How many lines in these records include the string "variável"? Reply with that number alone.

Supplied information:
*** Block opens ***
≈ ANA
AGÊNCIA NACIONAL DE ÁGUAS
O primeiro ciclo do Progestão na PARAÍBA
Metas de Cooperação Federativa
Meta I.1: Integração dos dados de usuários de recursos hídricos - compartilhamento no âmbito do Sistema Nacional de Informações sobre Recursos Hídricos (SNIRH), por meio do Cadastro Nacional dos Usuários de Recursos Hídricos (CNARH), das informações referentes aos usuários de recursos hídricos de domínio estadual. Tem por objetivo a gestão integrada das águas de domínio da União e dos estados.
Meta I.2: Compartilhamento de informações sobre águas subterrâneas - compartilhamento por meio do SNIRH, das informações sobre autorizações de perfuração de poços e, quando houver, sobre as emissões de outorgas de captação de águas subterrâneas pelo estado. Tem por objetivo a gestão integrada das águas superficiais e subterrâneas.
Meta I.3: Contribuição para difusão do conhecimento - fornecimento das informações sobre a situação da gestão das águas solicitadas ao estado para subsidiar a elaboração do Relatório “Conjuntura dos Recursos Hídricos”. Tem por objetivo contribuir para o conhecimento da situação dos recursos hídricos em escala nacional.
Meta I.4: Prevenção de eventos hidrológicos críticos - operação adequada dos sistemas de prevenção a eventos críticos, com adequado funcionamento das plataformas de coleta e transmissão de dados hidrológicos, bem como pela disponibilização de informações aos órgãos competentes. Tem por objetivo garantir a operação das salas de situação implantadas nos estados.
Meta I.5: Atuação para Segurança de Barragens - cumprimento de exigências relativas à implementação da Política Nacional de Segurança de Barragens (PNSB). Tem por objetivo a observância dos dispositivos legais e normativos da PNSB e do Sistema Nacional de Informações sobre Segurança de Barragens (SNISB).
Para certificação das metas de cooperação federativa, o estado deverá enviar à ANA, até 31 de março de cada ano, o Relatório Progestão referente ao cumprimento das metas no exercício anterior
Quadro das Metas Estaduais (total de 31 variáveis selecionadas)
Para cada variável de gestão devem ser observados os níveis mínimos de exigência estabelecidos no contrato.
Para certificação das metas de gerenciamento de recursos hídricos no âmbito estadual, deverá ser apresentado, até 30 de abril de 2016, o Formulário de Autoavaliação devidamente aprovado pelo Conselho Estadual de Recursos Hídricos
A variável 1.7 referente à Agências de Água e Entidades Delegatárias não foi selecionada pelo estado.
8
*** Block closes ***
Response below: 2